* About this task *
List all the lines in these records that hold "KiCad".
+++ Given records +++
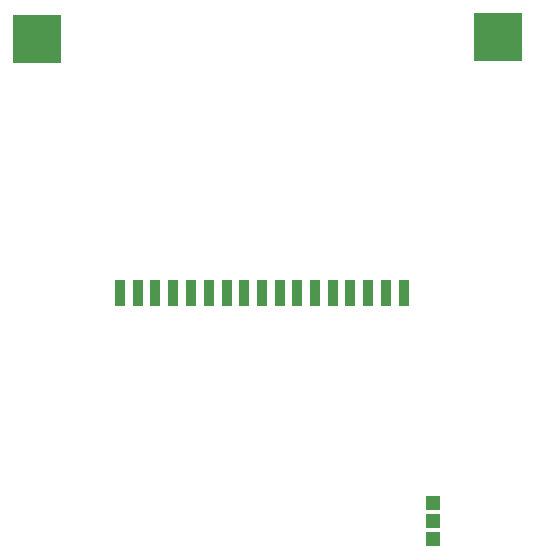
<source format=gbr>
%TF.GenerationSoftware,KiCad,Pcbnew,(6.0.2)*%
%TF.CreationDate,2022-08-25T07:28:03-05:00*%
%TF.ProjectId,REF1714,52454631-3731-4342-9e6b-696361645f70,rev?*%
%TF.SameCoordinates,Original*%
%TF.FileFunction,Paste,Bot*%
%TF.FilePolarity,Positive*%
%FSLAX46Y46*%
G04 Gerber Fmt 4.6, Leading zero omitted, Abs format (unit mm)*
G04 Created by KiCad (PCBNEW (6.0.2)) date 2022-08-25 07:28:03*
%MOMM*%
%LPD*%
G01*
G04 APERTURE LIST*
%ADD10R,1.300000X1.250000*%
%ADD11R,0.950000X2.250000*%
%ADD12R,4.170000X4.120000*%
G04 APERTURE END LIST*
D10*
%TO.C,C7*%
X165082000Y-106617000D03*
X165082000Y-108169000D03*
X165077000Y-109720000D03*
%TD*%
D11*
%TO.C,U3*%
X138529000Y-88869000D03*
X140046000Y-88875000D03*
X141552000Y-88878000D03*
X143059000Y-88876000D03*
X144565000Y-88869000D03*
X146074000Y-88872000D03*
X147586000Y-88873000D03*
X149089000Y-88867000D03*
X150560000Y-88869000D03*
X152108000Y-88871000D03*
X153577000Y-88870000D03*
X155044000Y-88870000D03*
X156556000Y-88867000D03*
X158058000Y-88871000D03*
X159569000Y-88869000D03*
X161075000Y-88865000D03*
X162582000Y-88871000D03*
D12*
X131560000Y-67326000D03*
X170564000Y-67205000D03*
%TD*%
M02*

</source>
+++
* Answer to this task *
%TF.GenerationSoftware,KiCad,Pcbnew,(6.0.2)*%
G04 Created by KiCad (PCBNEW (6.0.2)) date 2022-08-25 07:28:03*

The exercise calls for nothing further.